* [Problem statement]:
Below are some records; copy them word for word and drop the pictures.

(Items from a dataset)

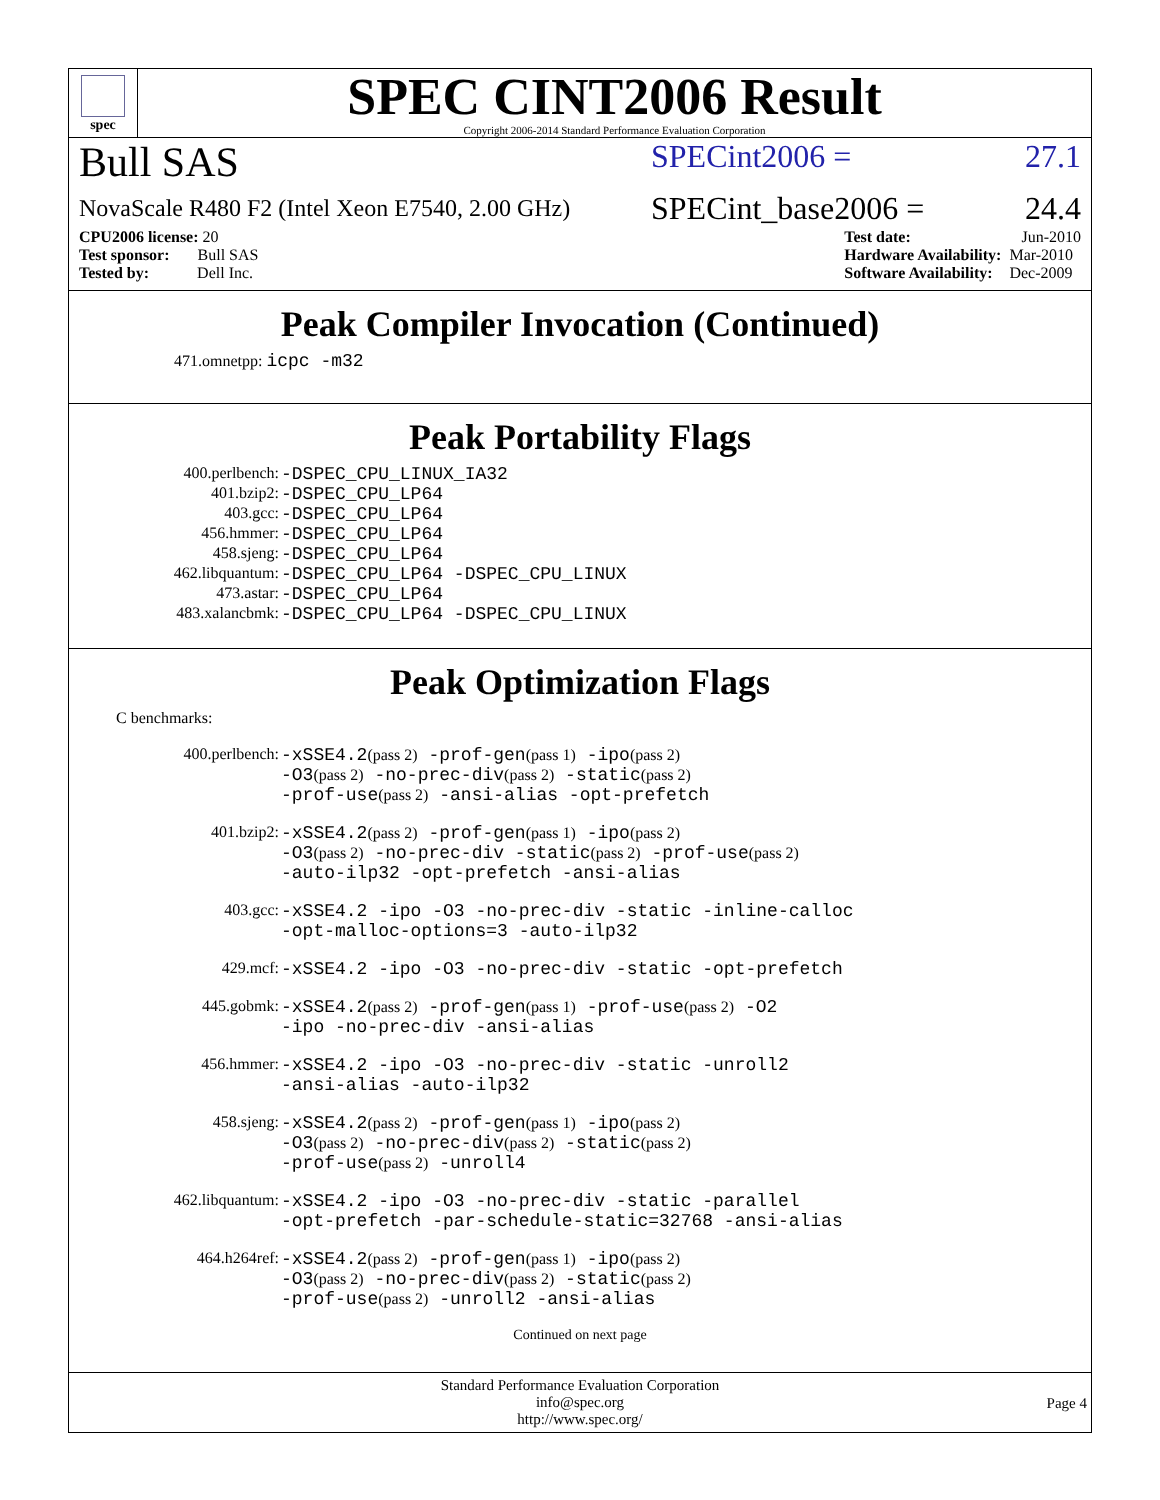spec
SPEC CINT2006 Result
Copyright 2006-2014 Standard Performance Evaluation Corporation
Bull SAS SPECint2006 = 27.1
NovaScale R480 F2 (Intel Xeon E7540, 2.00 GHz) SPECint_base2006 = 24.4
| CPU2006 license: 20 |
| Test sponsor: Bull SAS |
| Tested by: Dell Inc. |
| Test date: | Jun-2010 |
| Hardware Availability: | Mar-2010 |
| Software Availability: | Dec-2009 |
Peak Compiler Invocation (Continued)
471.omnetpp: icpc -m32
Peak Portability Flags
| 400.perlbench: | -DSPEC_CPU_LINUX_IA32 |
| 401.bzip2: | -DSPEC_CPU_LP64 |
| 403.gcc: | -DSPEC_CPU_LP64 |
| 456.hmmer: | -DSPEC_CPU_LP64 |
| 458.sjeng: | -DSPEC_CPU_LP64 |
| 462.libquantum: | -DSPEC_CPU_LP64 -DSPEC_CPU_LINUX |
| 473.astar: | -DSPEC_CPU_LP64 |
| 483.xalancbmk: | -DSPEC_CPU_LP64 -DSPEC_CPU_LINUX |
Peak Optimization Flags
C benchmarks:
| 400.perlbench: | -xSSE4.2 (pass 2) -prof-gen (pass 1) -ipo (pass 2) -O3 (pass 2) -no-prec-div (pass 2) -static (pass 2) -prof-use (pass 2) -ansi-alias -opt-prefetch |
| 401.bzip2: | -xSSE4.2 (pass 2) -prof-gen (pass 1) -ipo (pass 2) -O3 (pass 2) -no-prec-div -static (pass 2) -prof-use (pass 2) -auto-ilp32 -opt-prefetch -ansi-alias |
| 403.gcc: | -xSSE4.2 -ipo -O3 -no-prec-div -static -inline-calloc -opt-malloc-options=3 -auto-ilp32 |
| 429.mcf: | -xSSE4.2 -ipo -O3 -no-prec-div -static -opt-prefetch |
| 445.gobmk: | -xSSE4.2 (pass 2) -prof-gen (pass 1) -prof-use (pass 2) -O2 -ipo -no-prec-div -ansi-alias |
| 456.hmmer: | -xSSE4.2 -ipo -O3 -no-prec-div -static -unroll2 -ansi-alias -auto-ilp32 |
| 458.sjeng: | -xSSE4.2 (pass 2) -prof-gen (pass 1) -ipo (pass 2) -O3 (pass 2) -no-prec-div (pass 2) -static (pass 2) -prof-use (pass 2) -unroll4 |
| 462.libquantum: | -xSSE4.2 -ipo -O3 -no-prec-div -static -parallel -opt-prefetch -par-schedule-static=32768 -ansi-alias |
| 464.h264ref: | -xSSE4.2 (pass 2) -prof-gen (pass 1) -ipo (pass 2) -O3 (pass 2) -no-prec-div (pass 2) -static (pass 2) -prof-use (pass 2) -unroll2 -ansi-alias |
Continued on next page
Standard Performance Evaluation Corporation
info@spec.org
http://www.spec.org/
Page 4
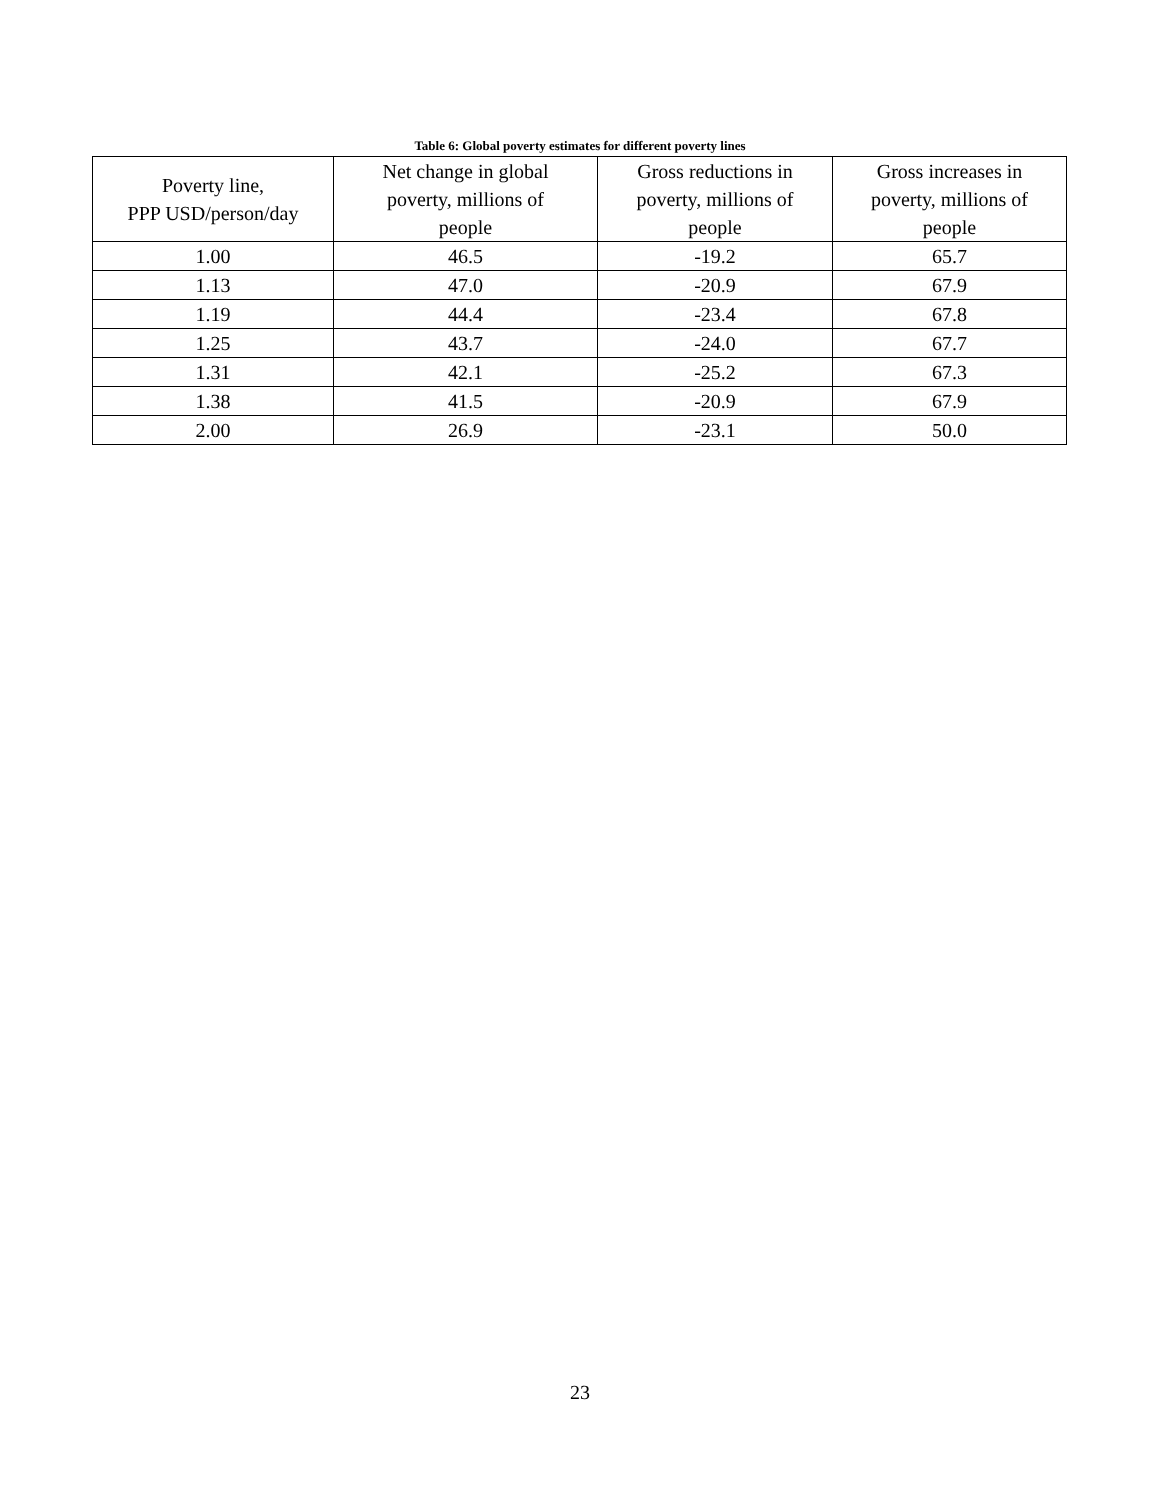Table 6: Global poverty estimates for different poverty lines
| Poverty line, PPP USD/person/day | Net change in global poverty, millions of people | Gross reductions in poverty, millions of people | Gross increases in poverty, millions of people |
| --- | --- | --- | --- |
| 1.00 | 46.5 | -19.2 | 65.7 |
| 1.13 | 47.0 | -20.9 | 67.9 |
| 1.19 | 44.4 | -23.4 | 67.8 |
| 1.25 | 43.7 | -24.0 | 67.7 |
| 1.31 | 42.1 | -25.2 | 67.3 |
| 1.38 | 41.5 | -20.9 | 67.9 |
| 2.00 | 26.9 | -23.1 | 50.0 |
23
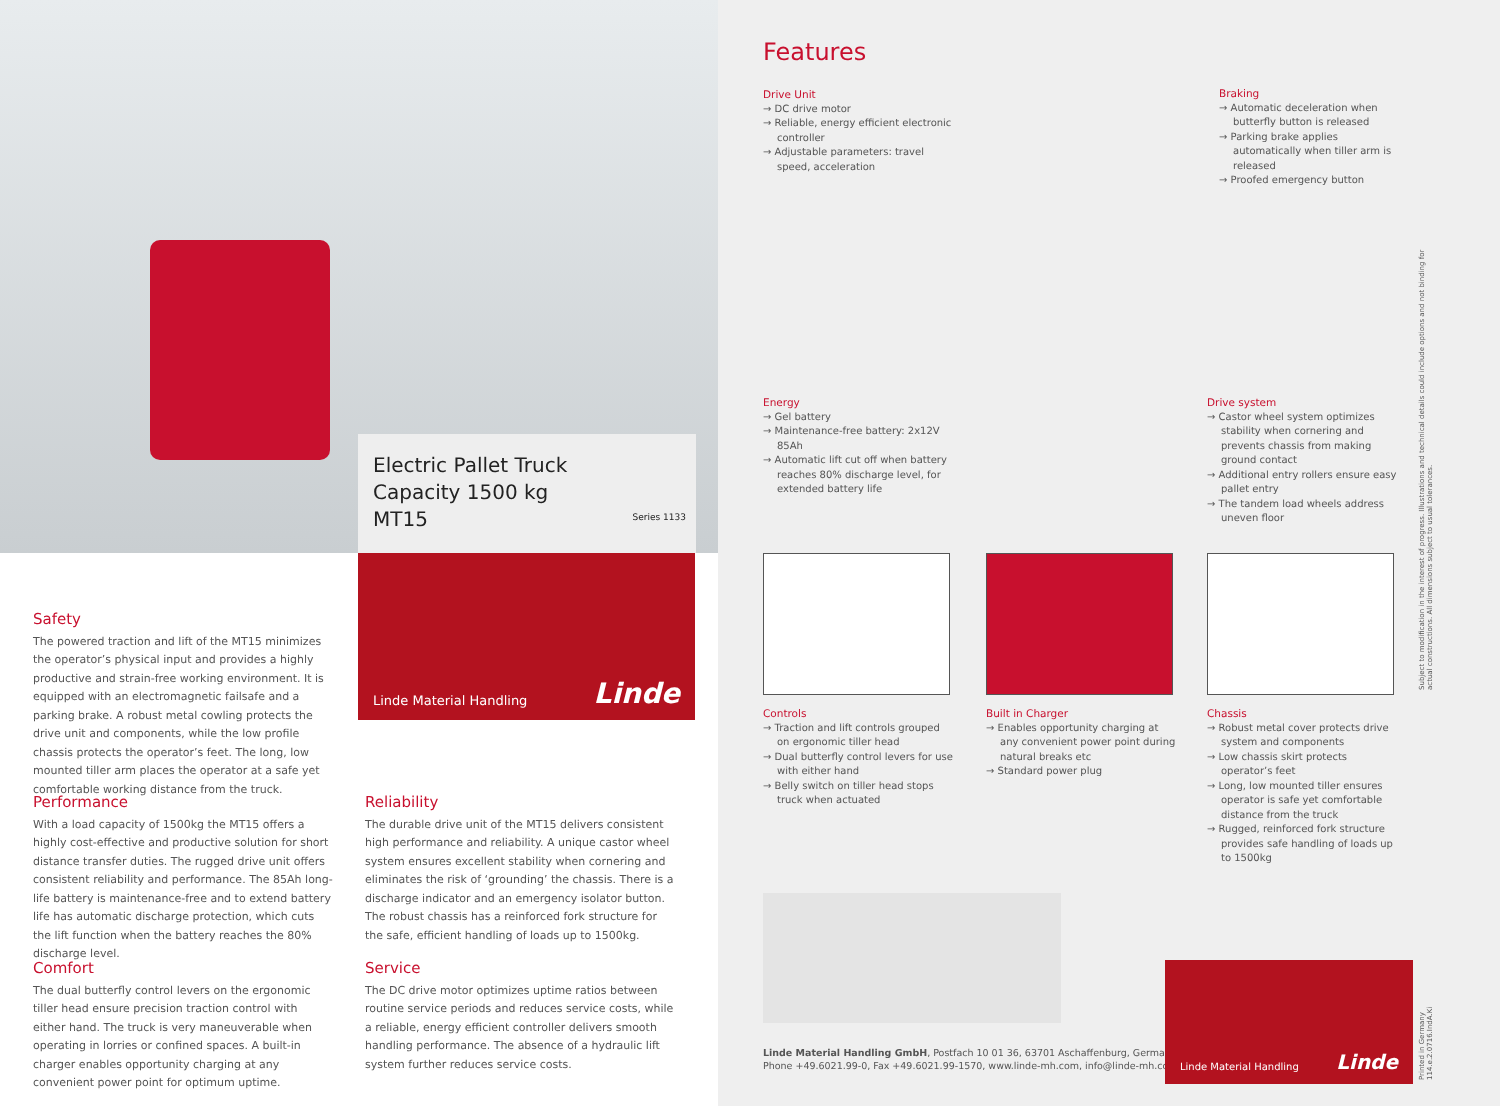Electric Pallet Truck
Capacity 1500 kg
MT15
Series 1133
Linde Material Handling Linde
Safety
The powered traction and lift of the MT15 minimizes the operator’s physical input and provides a highly productive and strain-free working environment. It is equipped with an electromagnetic failsafe and a parking brake. A robust metal cowling protects the drive unit and components, while the low profile chassis protects the operator’s feet. The long, low mounted tiller arm places the operator at a safe yet comfortable working distance from the truck.
Performance
With a load capacity of 1500kg the MT15 offers a highly cost-effective and productive solution for short distance transfer duties. The rugged drive unit offers consistent reliability and performance. The 85Ah long-life battery is maintenance-free and to extend battery life has automatic discharge protection, which cuts the lift function when the battery reaches the 80% discharge level.
Comfort
The dual butterfly control levers on the ergonomic tiller head ensure precision traction control with either hand. The truck is very maneuverable when operating in lorries or confined spaces. A built-in charger enables opportunity charging at any convenient power point for optimum uptime.
Reliability
The durable drive unit of the MT15 delivers consistent high performance and reliability. A unique castor wheel system ensures excellent stability when cornering and eliminates the risk of ‘grounding’ the chassis. There is a discharge indicator and an emergency isolator button. The robust chassis has a reinforced fork structure for the safe, efficient handling of loads up to 1500kg.
Service
The DC drive motor optimizes uptime ratios between routine service periods and reduces service costs, while a reliable, energy efficient controller delivers smooth handling performance. The absence of a hydraulic lift system further reduces service costs.
Features
Drive Unit
→ DC drive motor
→ Reliable, energy efficient electronic controller
→ Adjustable parameters: travel speed, acceleration
Braking
→ Automatic deceleration when butterfly button is released
→ Parking brake applies automatically when tiller arm is released
→ Proofed emergency button
Energy
→ Gel battery
→ Maintenance-free battery: 2x12V 85Ah
→ Automatic lift cut off when battery reaches 80% discharge level, for extended battery life
Drive system
→ Castor wheel system optimizes stability when cornering and prevents chassis from making ground contact
→ Additional entry rollers ensure easy pallet entry
→ The tandem load wheels address uneven floor
Controls
→ Traction and lift controls grouped on ergonomic tiller head
→ Dual butterfly control levers for use with either hand
→ Belly switch on tiller head stops truck when actuated
Built in Charger
→ Enables opportunity charging at any convenient power point during natural breaks etc
→ Standard power plug
Chassis
→ Robust metal cover protects drive system and components
→ Low chassis skirt protects operator’s feet
→ Long, low mounted tiller ensures operator is safe yet comfortable distance from the truck
→ Rugged, reinforced fork structure provides safe handling of loads up to 1500kg
Linde Material Handling GmbH, Postfach 10 01 36, 63701 Aschaffenburg, Germany
Phone +49.6021.99-0, Fax +49.6021.99-1570, www.linde-mh.com, info@linde-mh.com
Linde Material Handling Linde
Subject to modification in the interest of progress. Illustrations and technical details could include options and not binding for actual constructions. All dimensions subject to usual tolerances.
Printed in Germany 114.e.2.0716.IndA.Ki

* [Result for this exercise]:
spec
SPEC CINT2006 Result
Copyright 2006-2014 Standard Performance Evaluation Corporation
Bull SAS SPECint2006 = 27.1
NovaScale R480 F2 (Intel Xeon E7540, 2.00 GHz) SPECint_base2006 = 24.4
| CPU2006 license: 20 |
| Test sponsor: Bull SAS |
| Tested by: Dell Inc. |
| Test date: | Jun-2010 |
| Hardware Availability: | Mar-2010 |
| Software Availability: | Dec-2009 |
Peak Compiler Invocation (Continued)
471.omnetpp: icpc -m32
Peak Portability Flags
| 400.perlbench: | -DSPEC_CPU_LINUX_IA32 |
| 401.bzip2: | -DSPEC_CPU_LP64 |
| 403.gcc: | -DSPEC_CPU_LP64 |
| 456.hmmer: | -DSPEC_CPU_LP64 |
| 458.sjeng: | -DSPEC_CPU_LP64 |
| 462.libquantum: | -DSPEC_CPU_LP64 -DSPEC_CPU_LINUX |
| 473.astar: | -DSPEC_CPU_LP64 |
| 483.xalancbmk: | -DSPEC_CPU_LP64 -DSPEC_CPU_LINUX |
Peak Optimization Flags
C benchmarks:
| 400.perlbench: | -xSSE4.2 (pass 2) -prof-gen (pass 1) -ipo (pass 2) -O3 (pass 2) -no-prec-div (pass 2) -static (pass 2) -prof-use (pass 2) -ansi-alias -opt-prefetch |
| 401.bzip2: | -xSSE4.2 (pass 2) -prof-gen (pass 1) -ipo (pass 2) -O3 (pass 2) -no-prec-div -static (pass 2) -prof-use (pass 2) -auto-ilp32 -opt-prefetch -ansi-alias |
| 403.gcc: | -xSSE4.2 -ipo -O3 -no-prec-div -static -inline-calloc -opt-malloc-options=3 -auto-ilp32 |
| 429.mcf: | -xSSE4.2 -ipo -O3 -no-prec-div -static -opt-prefetch |
| 445.gobmk: | -xSSE4.2 (pass 2) -prof-gen (pass 1) -prof-use (pass 2) -O2 -ipo -no-prec-div -ansi-alias |
| 456.hmmer: | -xSSE4.2 -ipo -O3 -no-prec-div -static -unroll2 -ansi-alias -auto-ilp32 |
| 458.sjeng: | -xSSE4.2 (pass 2) -prof-gen (pass 1) -ipo (pass 2) -O3 (pass 2) -no-prec-div (pass 2) -static (pass 2) -prof-use (pass 2) -unroll4 |
| 462.libquantum: | -xSSE4.2 -ipo -O3 -no-prec-div -static -parallel -opt-prefetch -par-schedule-static=32768 -ansi-alias |
| 464.h264ref: | -xSSE4.2 (pass 2) -prof-gen (pass 1) -ipo (pass 2) -O3 (pass 2) -no-prec-div (pass 2) -static (pass 2) -prof-use (pass 2) -unroll2 -ansi-alias |
Continued on next page
Standard Performance Evaluation Corporation
info@spec.org
http://www.spec.org/
Page 4
Table 6: Global poverty estimates for different poverty lines
| Poverty line, PPP USD/person/day | Net change in global poverty, millions of people | Gross reductions in poverty, millions of people | Gross increases in poverty, millions of people |
| --- | --- | --- | --- |
| 1.00 | 46.5 | -19.2 | 65.7 |
| 1.13 | 47.0 | -20.9 | 67.9 |
| 1.19 | 44.4 | -23.4 | 67.8 |
| 1.25 | 43.7 | -24.0 | 67.7 |
| 1.31 | 42.1 | -25.2 | 67.3 |
| 1.38 | 41.5 | -20.9 | 67.9 |
| 2.00 | 26.9 | -23.1 | 50.0 |
23
Electric Pallet Truck
Capacity 1500 kg
MT15
Series 1133
Linde Material Handling Linde
Safety
The powered traction and lift of the MT15 minimizes the operator’s physical input and provides a highly productive and strain-free working environment. It is equipped with an electromagnetic failsafe and a parking brake. A robust metal cowling protects the drive unit and components, while the low profile chassis protects the operator’s feet. The long, low mounted tiller arm places the operator at a safe yet comfortable working distance from the truck.
Performance
With a load capacity of 1500kg the MT15 offers a highly cost-effective and productive solution for short distance transfer duties. The rugged drive unit offers consistent reliability and performance. The 85Ah long-life battery is maintenance-free and to extend battery life has automatic discharge protection, which cuts the lift function when the battery reaches the 80% discharge level.
Comfort
The dual butterfly control levers on the ergonomic tiller head ensure precision traction control with either hand. The truck is very maneuverable when operating in lorries or confined spaces. A built-in charger enables opportunity charging at any convenient power point for optimum uptime.
Reliability
The durable drive unit of the MT15 delivers consistent high performance and reliability. A unique castor wheel system ensures excellent stability when cornering and eliminates the risk of ‘grounding’ the chassis. There is a discharge indicator and an emergency isolator button. The robust chassis has a reinforced fork structure for the safe, efficient handling of loads up to 1500kg.
Service
The DC drive motor optimizes uptime ratios between routine service periods and reduces service costs, while a reliable, energy efficient controller delivers smooth handling performance. The absence of a hydraulic lift system further reduces service costs.
Features
Drive Unit
→ DC drive motor
→ Reliable, energy efficient electronic controller
→ Adjustable parameters: travel speed, acceleration
Braking
→ Automatic deceleration when butterfly button is released
→ Parking brake applies automatically when tiller arm is released
→ Proofed emergency button
Energy
→ Gel battery
→ Maintenance-free battery: 2x12V 85Ah
→ Automatic lift cut off when battery reaches 80% discharge level, for extended battery life
Drive system
→ Castor wheel system optimizes stability when cornering and prevents chassis from making ground contact
→ Additional entry rollers ensure easy pallet entry
→ The tandem load wheels address uneven floor
Controls
→ Traction and lift controls grouped on ergonomic tiller head
→ Dual butterfly control levers for use with either hand
→ Belly switch on tiller head stops truck when actuated
Built in Charger
→ Enables opportunity charging at any convenient power point during natural breaks etc
→ Standard power plug
Chassis
→ Robust metal cover protects drive system and components
→ Low chassis skirt protects operator’s feet
→ Long, low mounted tiller ensures operator is safe yet comfortable distance from the truck
→ Rugged, reinforced fork structure provides safe handling of loads up to 1500kg
Linde Material Handling GmbH, Postfach 10 01 36, 63701 Aschaffenburg, Germany
Phone +49.6021.99-0, Fax +49.6021.99-1570, www.linde-mh.com, info@linde-mh.com
Linde Material Handling Linde
Subject to modification in the interest of progress. Illustrations and technical details could include options and not binding for actual constructions. All dimensions subject to usual tolerances.
Printed in Germany 114.e.2.0716.IndA.Ki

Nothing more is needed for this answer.